» Task:
Only the lines from the one that contains "Gyakran ismételt kérdések" to the end of the material below are wanted, each duplicated exactly.

[Start of Attachment]

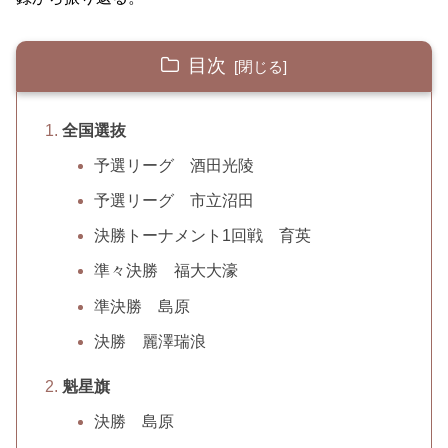
目次
全国選抜
予選リーグ 酒田光陵
予選リーグ 市立沼田
決勝トーナメント1回戦 育英
準々決勝 福大大濠
準決勝 島原
決勝 麗澤瑞浪
魁星旗
決勝 島原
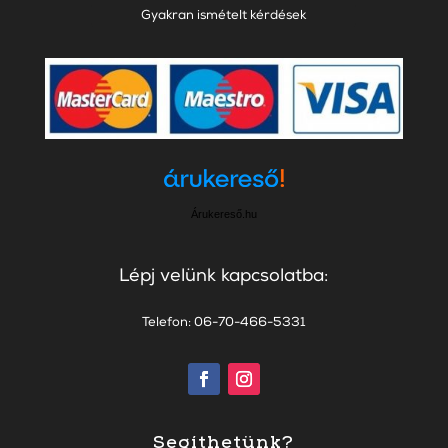
Gyakran ismételt kérdések
Árukereső.hu
Lépj velünk kapcsolatba:
Telefon: 06-70-466-5331
Segíthetünk?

[End of Attachment]

» Result of the exercise:
Gyakran ismételt kérdések
Árukereső.hu
Lépj velünk kapcsolatba:
Telefon: 06-70-466-5331
Segíthetünk?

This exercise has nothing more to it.